Written tasks —
1. Rewrite the article on SIPs in active funds from "In contrast, SIPs" up to and including "earn positive alpha.", putting "one year" in place of "12 months".
2. In the article on SIPs in active funds, condense the paragraph that begins "Systematic investment plans (SIPs) are meant" into two shorter sentences, keeping its main facts.
3. According to the article on SIPs in active funds, for what period at a time should SIPs on active funds be set up?

Setting up SIP on an active fund

Setting up SIP on an active fund


Deciding whether to invest in active or passive equity funds is not easy. Choosing a passive fund is simple and behaviourally optimal. Investing in an active fund can generate positive alpha. The additional cash flow generated from the positive alpha can be useful while achieving life goals. But negative alpha can hurt you more than the positive alpha of the same magnitude giving you happiness.

Yet, many invest in active funds in the hope of generating consistent positive alpha. In this article, we discuss the process you can adopt to manage the risk, and the regret associated with active funds.

Active process

Systematic investment plans (SIPs) are meant to make investment process easy. So, it is natural for an individual to set up a SIP in an equity fund to match the time horizon for a life goal. For instance, an eight-year SIP for an eight-year goal. This argument works well if the SIP is on an index fund or an ETF, as the before-cost returns on these funds must mirror that of the benchmark index.

In contrast, SIPs on active funds should be set up for 12 months at a time regardless of the time horizon for a life goal. Why? You invest in an active fund to earn positive alpha.

Data shown —
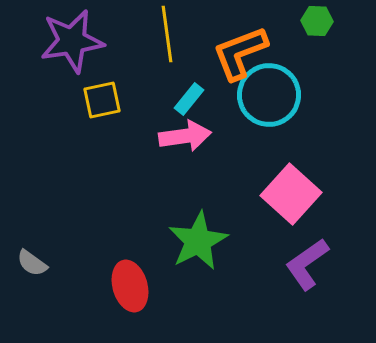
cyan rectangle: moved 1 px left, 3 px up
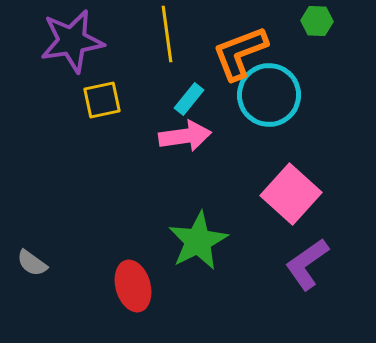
red ellipse: moved 3 px right
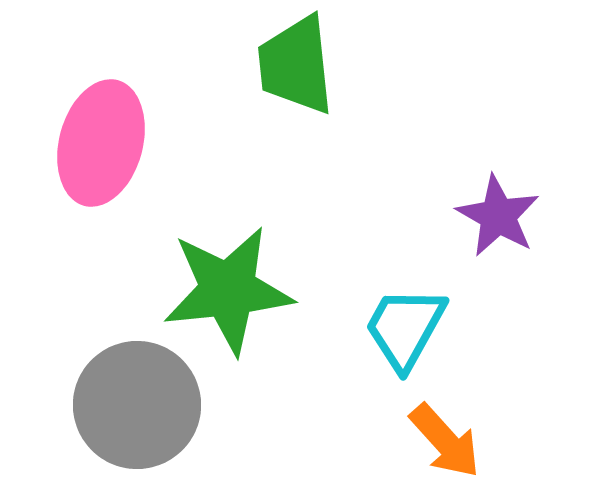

Response list —
1.
In contrast, SIPs on active funds should be set up for one year at a time regardless of the time horizon for a life goal. Why? You invest in an active fund to earn positive alpha.

2. Because SIPs make investing easy, people often match a SIP's length to a life goal's time horizon, such as an eight-year SIP for an eight-year goal. This works well for index funds and ETFs, whose before-cost returns must mirror the benchmark index.

3. For 12 months at a time, regardless of the time horizon for a life goal.